◆ **Extrait du texte**:
TECHNOPHILE

Le chercheur genevois qui va «changer le monde»

Pourquoi le système de cryptage quantique de Nicolas Gisin vient-il d’être sélectionné parmi «les dix technologies qui vont changer le monde» par la prestigieuse revue du Massachusetts Institute of Technology ? Explications.

Il faudra un jour analyser le rapport très particulier que Genève entretient avec l’opacité. A quelques encablures du quartier des banques, dans un laboratoire tout aussi discret, des physiciens de l’université travaillent au blindage de la sphère privée. Les travaux du professeur Nicolas Gisin et de son équipe garantiront bientôt une confidentialité absolue des communications. Ils viennent d’être sélectionnés parmi «les dix technologies émergentes qui vont changer le monde» par la très prestigieuse Technology Review du MIT (Massachusetts Institute of Technology).

Le secret est une industrie. Aujourd’hui, pour sécuriser les communications, on a recours à des logiciels de cryptage basés sur des clés numériques qui sont considérées comme sûres, parce qu’aucun ordinateur n’est encore assez performant pour les mettre à jour. Mais avec la montée en puissance des calculateurs, il est toujours théoriquement possible de percer les codes, et donc de pirater les informations protégées.

◆ **Travail demandé**:
(a) Dans le texte sur le cryptage quantique, quelle revue a retenu les travaux de Nicolas Gisin parmi les dix technologies émergentes qui vont changer le monde ?
(b) Reprenez le texte sur le cryptage quantique après sa dernière phrase et prolongez-le.
Ces enregistrements proviennent d'une autre source.

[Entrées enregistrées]
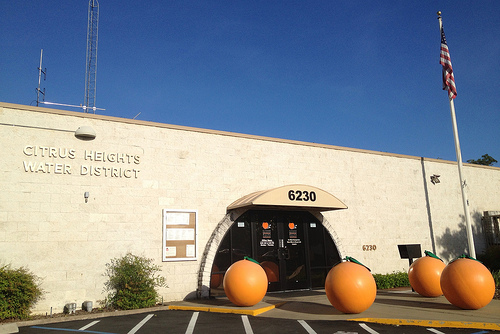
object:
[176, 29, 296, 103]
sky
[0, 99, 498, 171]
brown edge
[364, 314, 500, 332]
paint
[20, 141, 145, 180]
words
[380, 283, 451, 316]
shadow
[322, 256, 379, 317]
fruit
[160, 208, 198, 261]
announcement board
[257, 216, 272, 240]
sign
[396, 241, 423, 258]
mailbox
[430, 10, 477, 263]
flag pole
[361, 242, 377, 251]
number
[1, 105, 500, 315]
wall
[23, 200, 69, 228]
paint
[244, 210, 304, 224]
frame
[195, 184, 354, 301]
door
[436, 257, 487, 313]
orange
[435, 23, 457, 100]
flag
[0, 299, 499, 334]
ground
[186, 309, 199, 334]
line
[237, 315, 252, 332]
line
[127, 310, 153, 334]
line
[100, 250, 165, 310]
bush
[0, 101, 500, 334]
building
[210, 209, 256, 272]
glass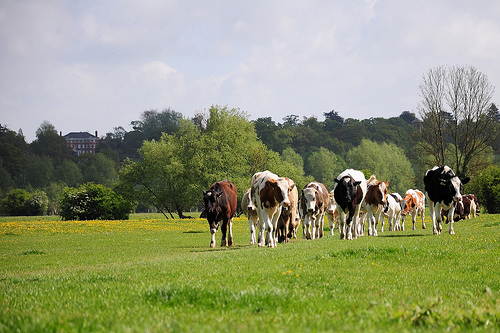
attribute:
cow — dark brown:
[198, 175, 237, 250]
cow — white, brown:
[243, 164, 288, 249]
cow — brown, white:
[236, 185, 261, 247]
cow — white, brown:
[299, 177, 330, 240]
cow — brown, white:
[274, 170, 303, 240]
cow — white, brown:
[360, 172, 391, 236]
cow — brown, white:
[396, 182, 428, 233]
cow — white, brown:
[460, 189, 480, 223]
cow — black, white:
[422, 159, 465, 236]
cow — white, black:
* * *
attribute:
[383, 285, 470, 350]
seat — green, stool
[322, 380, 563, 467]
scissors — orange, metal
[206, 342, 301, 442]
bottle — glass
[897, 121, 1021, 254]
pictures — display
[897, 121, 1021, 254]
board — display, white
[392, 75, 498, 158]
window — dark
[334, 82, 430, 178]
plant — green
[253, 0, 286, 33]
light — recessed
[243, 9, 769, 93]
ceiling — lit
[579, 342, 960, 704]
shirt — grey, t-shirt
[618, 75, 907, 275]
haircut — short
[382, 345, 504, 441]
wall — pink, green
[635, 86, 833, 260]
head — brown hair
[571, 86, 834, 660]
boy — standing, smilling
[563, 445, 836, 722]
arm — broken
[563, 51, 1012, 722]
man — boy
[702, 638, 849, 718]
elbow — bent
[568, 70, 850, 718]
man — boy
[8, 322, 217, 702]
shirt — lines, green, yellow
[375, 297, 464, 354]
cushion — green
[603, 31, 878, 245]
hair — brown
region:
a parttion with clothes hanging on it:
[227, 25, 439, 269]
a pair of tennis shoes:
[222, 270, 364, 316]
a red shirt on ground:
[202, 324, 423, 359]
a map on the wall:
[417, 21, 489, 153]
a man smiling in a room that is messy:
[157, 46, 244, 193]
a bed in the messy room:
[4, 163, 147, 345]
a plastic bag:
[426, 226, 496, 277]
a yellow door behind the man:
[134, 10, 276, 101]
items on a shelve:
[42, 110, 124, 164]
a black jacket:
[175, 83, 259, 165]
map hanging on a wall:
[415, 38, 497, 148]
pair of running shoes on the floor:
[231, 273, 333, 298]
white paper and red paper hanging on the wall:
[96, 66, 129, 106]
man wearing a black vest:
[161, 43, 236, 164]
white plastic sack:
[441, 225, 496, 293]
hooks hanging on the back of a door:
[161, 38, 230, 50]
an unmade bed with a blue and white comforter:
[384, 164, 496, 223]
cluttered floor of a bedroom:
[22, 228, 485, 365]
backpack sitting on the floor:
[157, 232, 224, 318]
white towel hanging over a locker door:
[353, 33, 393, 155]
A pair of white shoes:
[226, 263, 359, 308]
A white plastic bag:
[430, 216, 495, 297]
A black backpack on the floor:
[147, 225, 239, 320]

◆ **Corrigé**:
(a) La Technology Review du MIT (Massachusetts Institute of Technology).

(b)
Le système développé à Genève, en revanche, est certifié inviolable. «La sécurité de notre technique est garantie mathématiquement», confirme Hugo Zbinden, maître enseignant associé au professeur Gisin. Cette technique repose sur la physique quantique, qui régit le monde de l’ultrapetit, en-deçà du micron. Il faut savoir qu’à cette échelle, les particules obéissent à des lois très particulières: elles s’altèrent aussitôt qu’on les détecte. Il est donc impossible d’intercepter un signal quantique sans le modifier.

Ce défaut est aussi une qualité – une qualité exploitée par l’équipe du professeur Gisin. Son dispositif se compose d’un générateur de nombres aléatoires ainsi que de deux petits appareils, baptisés «Alice» et «Bob», chargés de transmettre la clé de cryptage sous la forme de photons. Si cette clé est interceptée par des pirates, «Alice» et «Bob» s’en aperçoivent puisque le signal aura été altéré. Ils continueront alors à s’envoyer d’autres clés, jusqu’à ce que l’une d’elles arrive à destination sans encombre. Cela constituera alors la garantie que la communication est sécurisée.

Le système fonctionne, mais seulement sur de courtes distances (l’équipe genevoise détient le record mondial avec une transmission quantique sur 67 kilomètres entre Genève et Lausanne). Il s’agit maintenant de stabiliser le dispositif. «L’amplification est impossible, mais on peut s’arranger pour limiter le bruit, de manière à ce qu’il reste plus petit que le signal, explique Nicolas Gisin. On appelle cela la téléportation quantique!» C’est le nouveau défi de l’équipe genevoise et de la société Id Quantique SA, qu’elle a fondée.

L’équipe va-t-elle conserver son avance? «Aux Etats-Unis, il y a certainement des labos liés aux services secrets qui effectuent des recherches dans le même domaine, explique Hugo Zbinden. Mais évidemment, ils ne publient pas leurs résultats. Nous, par contre, nous travaillons dans la transparence.» La transparence au service du secret: ça pourrait être le slogan des quanticiens genevois.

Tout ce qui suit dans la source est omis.